I tavoli di design del presente o del futuro

Anche per questo motivo i designer si sbizzarriscono con soluzioni sempre più fantasiose: dai tavoli in legno a quelli in vetro, dai tavoli allungabili a quelli rotondi, ci sono proposte per tutte le esigenze, studiate per assicurare i più alti livelli di praticità, ma anche e soprattutto per essere gradevoli alla vista. La bellezza è un valore che non può essere sottovalutato, soprattutto se si pensa ai rimandi stilistici tra un complemento d’arredo e l’altro, indispensabili per garantire una piacevole armonia.

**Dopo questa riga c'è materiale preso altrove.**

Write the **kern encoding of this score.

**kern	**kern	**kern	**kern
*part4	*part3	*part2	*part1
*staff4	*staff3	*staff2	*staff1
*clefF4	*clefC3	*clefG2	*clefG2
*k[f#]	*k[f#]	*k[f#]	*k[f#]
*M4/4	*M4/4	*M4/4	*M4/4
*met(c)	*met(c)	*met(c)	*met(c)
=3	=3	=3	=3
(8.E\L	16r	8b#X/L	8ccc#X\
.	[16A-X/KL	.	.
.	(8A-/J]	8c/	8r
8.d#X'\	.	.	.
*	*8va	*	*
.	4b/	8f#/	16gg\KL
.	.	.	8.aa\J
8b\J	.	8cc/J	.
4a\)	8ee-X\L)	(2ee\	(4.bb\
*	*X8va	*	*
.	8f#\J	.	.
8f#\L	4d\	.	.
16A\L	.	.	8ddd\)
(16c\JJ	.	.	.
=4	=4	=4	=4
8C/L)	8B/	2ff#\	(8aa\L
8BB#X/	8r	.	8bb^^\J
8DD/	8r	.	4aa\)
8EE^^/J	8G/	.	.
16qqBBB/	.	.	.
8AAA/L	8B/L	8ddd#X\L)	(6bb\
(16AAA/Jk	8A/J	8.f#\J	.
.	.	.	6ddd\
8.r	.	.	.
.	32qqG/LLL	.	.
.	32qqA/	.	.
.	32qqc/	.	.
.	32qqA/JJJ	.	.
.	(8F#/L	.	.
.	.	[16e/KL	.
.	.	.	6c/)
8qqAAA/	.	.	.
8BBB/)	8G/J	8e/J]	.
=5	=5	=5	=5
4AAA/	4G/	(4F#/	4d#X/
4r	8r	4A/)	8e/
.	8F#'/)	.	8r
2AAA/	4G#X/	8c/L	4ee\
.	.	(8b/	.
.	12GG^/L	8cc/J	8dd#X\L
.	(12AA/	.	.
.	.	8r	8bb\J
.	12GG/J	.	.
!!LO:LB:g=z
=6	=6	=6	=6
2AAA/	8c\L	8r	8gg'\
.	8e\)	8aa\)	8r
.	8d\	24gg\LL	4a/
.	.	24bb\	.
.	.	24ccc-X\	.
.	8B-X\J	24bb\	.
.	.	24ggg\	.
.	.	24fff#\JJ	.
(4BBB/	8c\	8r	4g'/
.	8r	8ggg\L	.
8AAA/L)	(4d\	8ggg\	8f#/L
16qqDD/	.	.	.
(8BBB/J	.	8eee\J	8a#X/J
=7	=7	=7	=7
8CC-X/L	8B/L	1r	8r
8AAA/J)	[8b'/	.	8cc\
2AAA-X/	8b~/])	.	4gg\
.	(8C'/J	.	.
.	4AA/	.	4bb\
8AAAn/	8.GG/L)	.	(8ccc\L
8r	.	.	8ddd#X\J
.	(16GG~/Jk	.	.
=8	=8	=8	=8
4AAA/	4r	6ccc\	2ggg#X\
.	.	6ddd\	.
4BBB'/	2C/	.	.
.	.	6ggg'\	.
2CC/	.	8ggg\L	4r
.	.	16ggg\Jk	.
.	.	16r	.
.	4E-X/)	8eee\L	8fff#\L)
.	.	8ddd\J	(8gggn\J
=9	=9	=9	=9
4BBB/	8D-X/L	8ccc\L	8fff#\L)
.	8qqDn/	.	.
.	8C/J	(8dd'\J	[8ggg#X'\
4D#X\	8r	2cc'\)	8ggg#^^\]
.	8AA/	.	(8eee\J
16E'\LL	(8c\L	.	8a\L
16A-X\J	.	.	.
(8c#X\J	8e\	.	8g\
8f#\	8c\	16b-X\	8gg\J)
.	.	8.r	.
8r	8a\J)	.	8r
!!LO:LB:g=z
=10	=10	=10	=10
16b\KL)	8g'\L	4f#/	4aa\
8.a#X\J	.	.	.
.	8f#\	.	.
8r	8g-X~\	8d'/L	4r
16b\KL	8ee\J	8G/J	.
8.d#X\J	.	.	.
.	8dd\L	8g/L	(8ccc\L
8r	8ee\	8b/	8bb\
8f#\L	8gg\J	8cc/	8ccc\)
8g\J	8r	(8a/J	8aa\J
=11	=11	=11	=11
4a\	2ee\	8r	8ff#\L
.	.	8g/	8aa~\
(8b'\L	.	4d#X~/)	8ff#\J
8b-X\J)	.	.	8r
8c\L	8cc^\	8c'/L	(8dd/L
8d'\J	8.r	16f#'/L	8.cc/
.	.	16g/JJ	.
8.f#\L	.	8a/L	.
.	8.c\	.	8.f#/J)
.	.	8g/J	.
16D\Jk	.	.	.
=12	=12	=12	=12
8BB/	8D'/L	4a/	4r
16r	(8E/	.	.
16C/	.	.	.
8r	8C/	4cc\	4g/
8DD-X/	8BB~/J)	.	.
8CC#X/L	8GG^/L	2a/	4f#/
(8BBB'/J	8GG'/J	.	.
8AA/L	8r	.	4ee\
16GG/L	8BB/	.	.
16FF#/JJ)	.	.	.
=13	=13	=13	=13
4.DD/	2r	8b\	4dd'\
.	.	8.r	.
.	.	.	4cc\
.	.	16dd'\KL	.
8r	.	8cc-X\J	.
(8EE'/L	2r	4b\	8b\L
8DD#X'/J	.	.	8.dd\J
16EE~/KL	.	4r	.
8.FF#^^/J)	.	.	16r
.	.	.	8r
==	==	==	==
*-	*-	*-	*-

Come scegliere un tavolo di design

Di fronte a un assortimento così ampio di tavoli design, occorre capire come sceglierli: su quali parametri, cioè, basare i propri acquisti. Quel che è certo è che in un tavolo da pranzo non è importante unicamente la forma, ma conta anche il materiale con il quale è stato realizzato: quanto è prezioso, che tipo di longevità garantisce, da quali finiture è caratterizzato, in che modo è stato personalizzato, come è stato lavorato, e così via. Per gli addetti ai lavori e per gli appassionati del settore, sono due gli appuntamenti di riferimento da non mancare: il primo è il Salone del Mobile di Milano, dove vengono mostrate tutte le collezioni nuove, e il secondo è la fiera imm di Colonia, in cui c’è spazio per gli ampliamenti di gamma con le molteplici variazioni sul tema che declinano i modelli originali in tanti modi e con tanti dettagli differenti.

La fiera di Colonia

Proprio in occasione dell’ultima edizione della fiera di Colonia i brand italiani hanno avuto modo di farsi notare e di farsi apprezzare per l’eleganza delle proprie proposte. Il made in Italy non è solo un luogo comune, ma anche e soprattutto il risultato di un know how artigianale che si trasmette da una generazione a quella successiva ed è, al tempo stesso, impossibile da imitare. Un know how che si pone lo scopo di valorizzare al massimo i marmi, i legni e tutti gli altri materiali che vengono impiegati, come si può notare osservando la serie di tavoli rotondi e rettangolari Astrum che Antonio Citterio ha disegnato per Maxalto. A renderli così preziosi è il basamento in fusione di alluminio, oltre alle tante finiture laccate o in legno per la versione in piano ovale.

Da non perdere anche i tavoli moderni Biplane che sono stati presentati dal gruppo Alias: disegnati da Alberto Meda, vanno ad accostarsi alla nuova variante del modello Atlas ideato da Jasper Morrison e contraddistinto da un piano in marmo di Carrara. A rendere unico nel suo genere questo prodotto è lo spessore, da 1 a 2 centimetri, delle lastre dei top, che garantisce la massima ricercatezza al tavolo.

Nel novero dei tavoli da pranzo, invece, ha catturato l’attenzione degli addetti ai lavori il tavolo Morgan in marmo di Carrara che Rodolfo Dordoni ha disegnato per Minotti: la sagomatura perimetrale in metallo satinato e i supporti in metallo bronzato sono i tratti distintivi di un complemento di arredo che può essere munito anche di un vassoio girevole.